■ WHAT YOU NEED TO DO ■
All pictures are to be excluded when the data below is output verbatim.

■ SUPPLIED INFORMATION ■
========

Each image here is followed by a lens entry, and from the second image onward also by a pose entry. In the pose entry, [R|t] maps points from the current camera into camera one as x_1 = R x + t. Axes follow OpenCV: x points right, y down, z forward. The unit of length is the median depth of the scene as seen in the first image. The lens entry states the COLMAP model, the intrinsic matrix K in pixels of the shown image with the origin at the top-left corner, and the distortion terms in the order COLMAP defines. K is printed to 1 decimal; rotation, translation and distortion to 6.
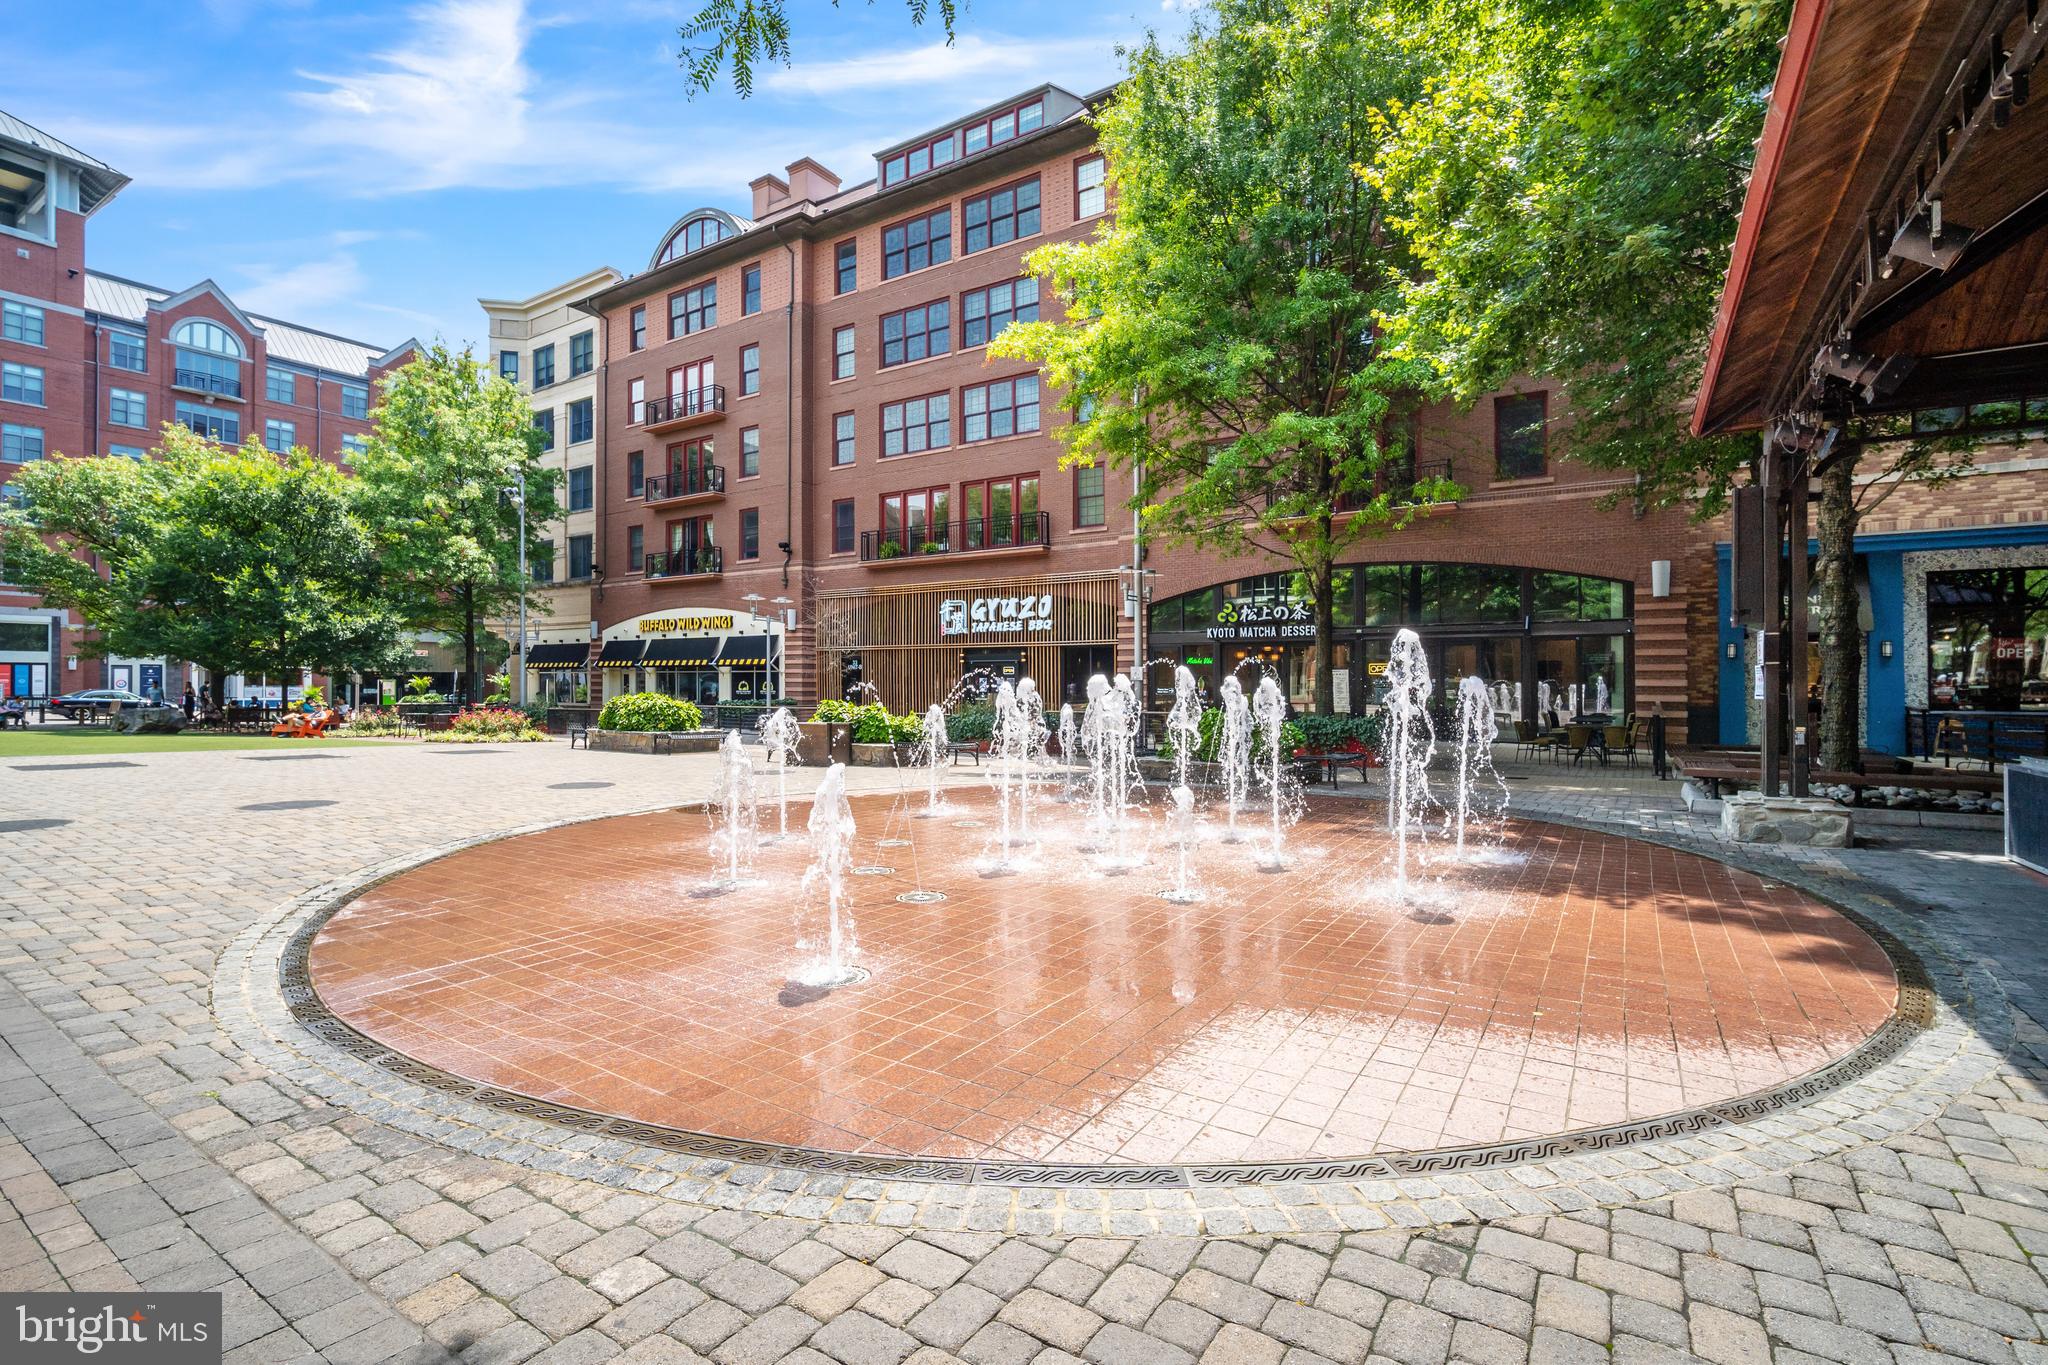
lens RADIAL K [[908.9, 0, 1010.7], [0, 908.9, 683.0], [0, 0, 1]] dist [-0.009773, 0.002656]
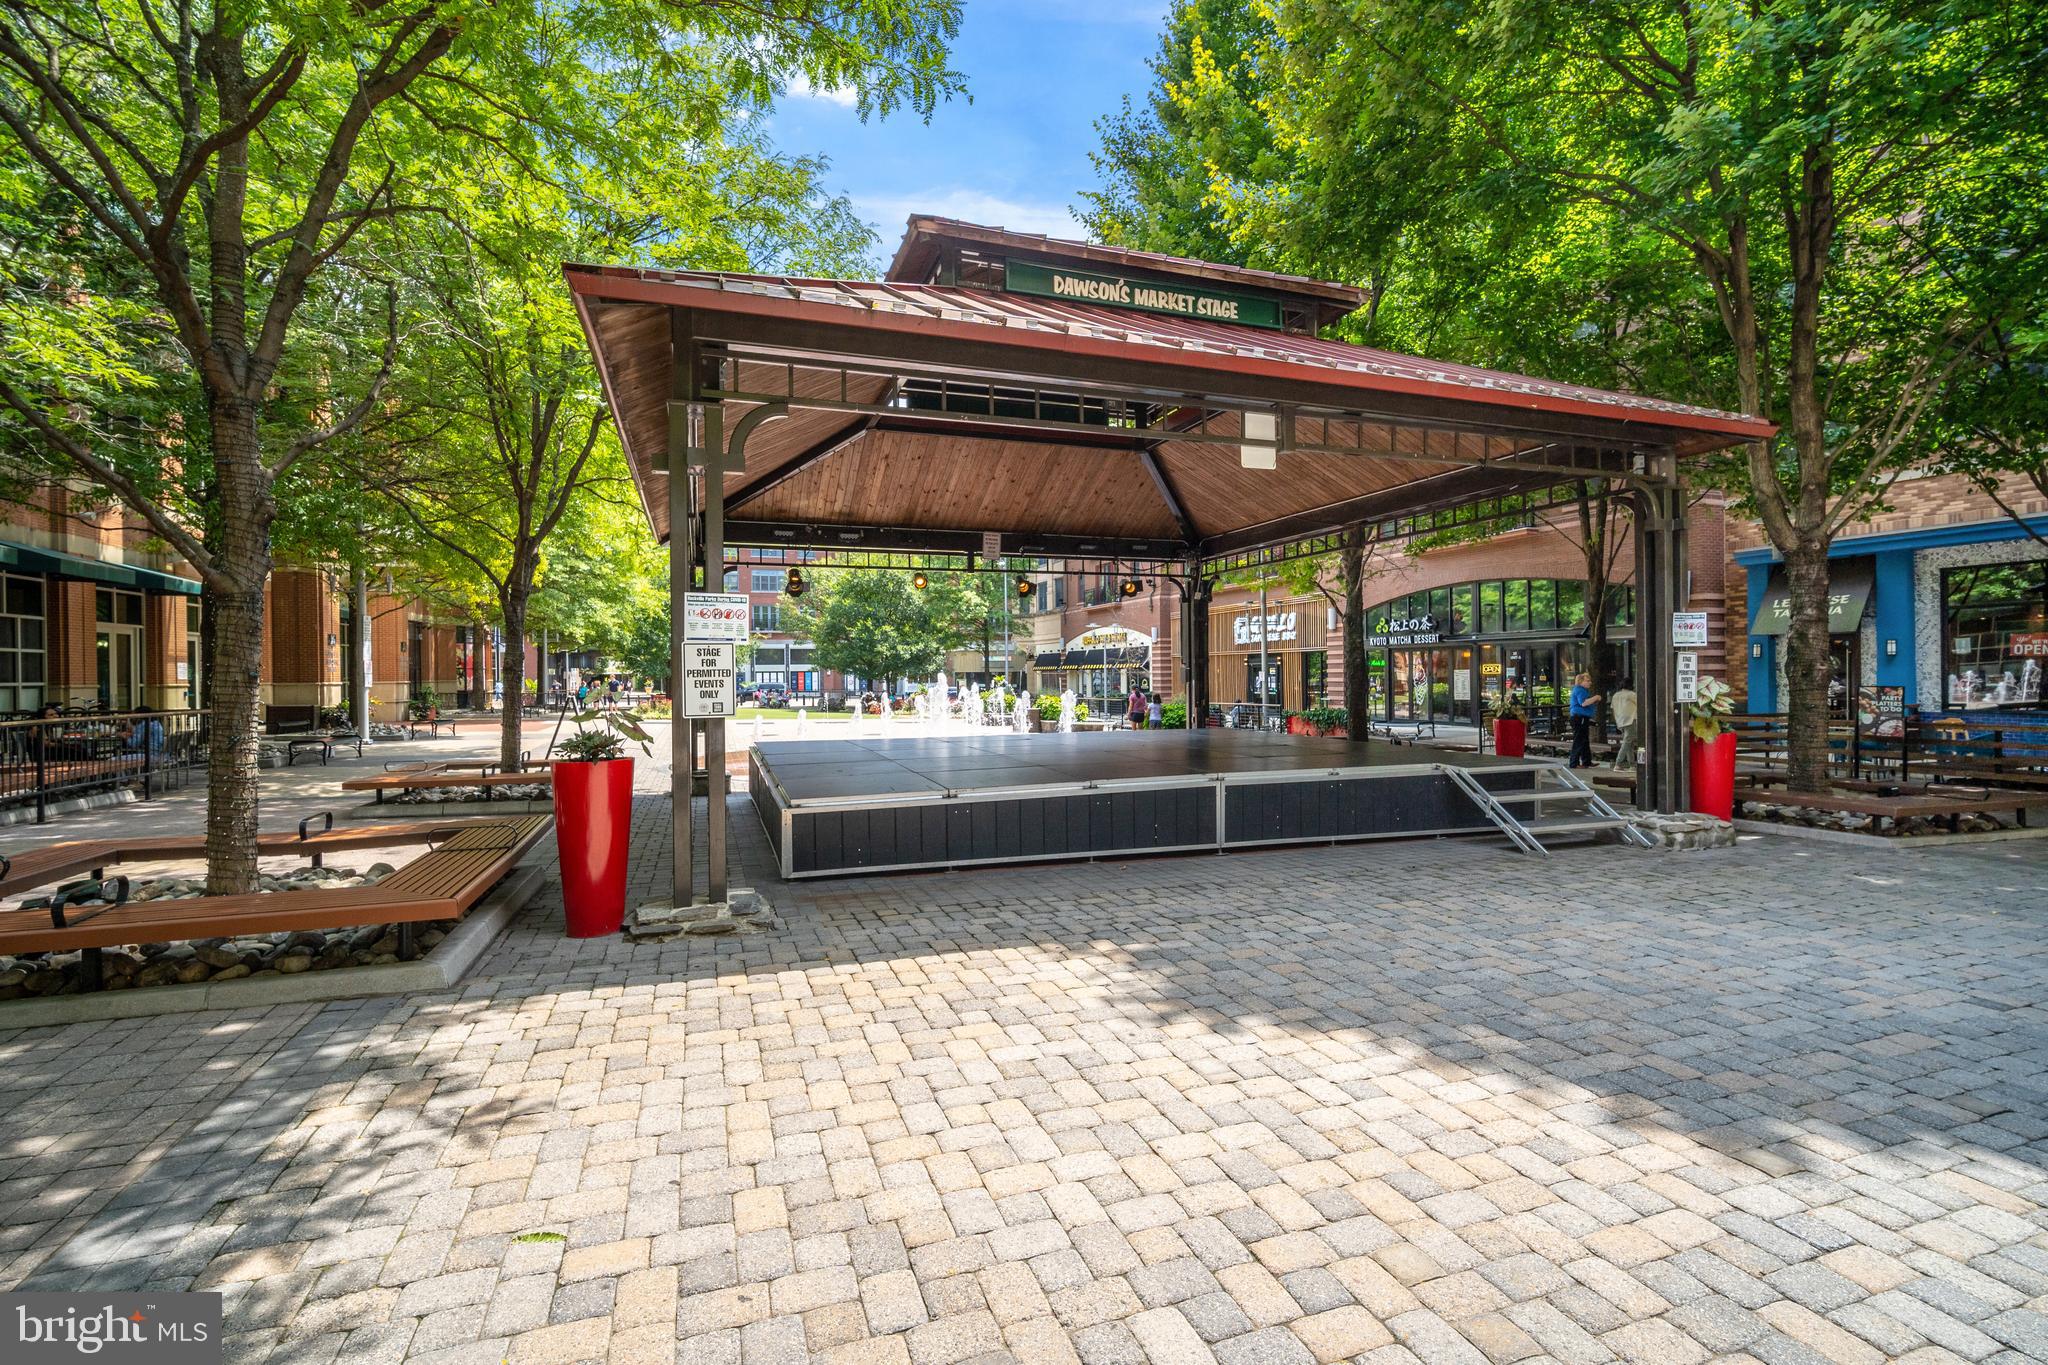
lens RADIAL K [[908.9, 0, 1046.1], [0, 908.9, 682.0], [0, 0, 1]] dist [-0.009773, 0.002656]
pose [[0.807094, -0.007206, -0.590378, 0.452738], [0.014154, 0.999874, 0.007146, -0.010799], [0.590253, -0.014123, 0.807095, -0.215432]]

========

■ RESULT BELOW ■
Each image here is followed by a lens entry, and from the second image onward also by a pose entry. In the pose entry, [R|t] maps points from the current camera into camera one as x_1 = R x + t. Axes follow OpenCV: x points right, y down, z forward. The unit of length is the median depth of the scene as seen in the first image. The lens entry states the COLMAP model, the intrinsic matrix K in pixels of the shown image with the origin at the top-left corner, and the distortion terms in the order COLMAP defines. K is printed to 1 decimal; rotation, translation and distortion to 6.
lens RADIAL K [[908.9, 0, 1010.7], [0, 908.9, 683.0], [0, 0, 1]] dist [-0.009773, 0.002656]
lens RADIAL K [[908.9, 0, 1046.1], [0, 908.9, 682.0], [0, 0, 1]] dist [-0.009773, 0.002656]
pose [[0.807094, -0.007206, -0.590378, 0.452738], [0.014154, 0.999874, 0.007146, -0.010799], [0.590253, -0.014123, 0.807095, -0.215432]]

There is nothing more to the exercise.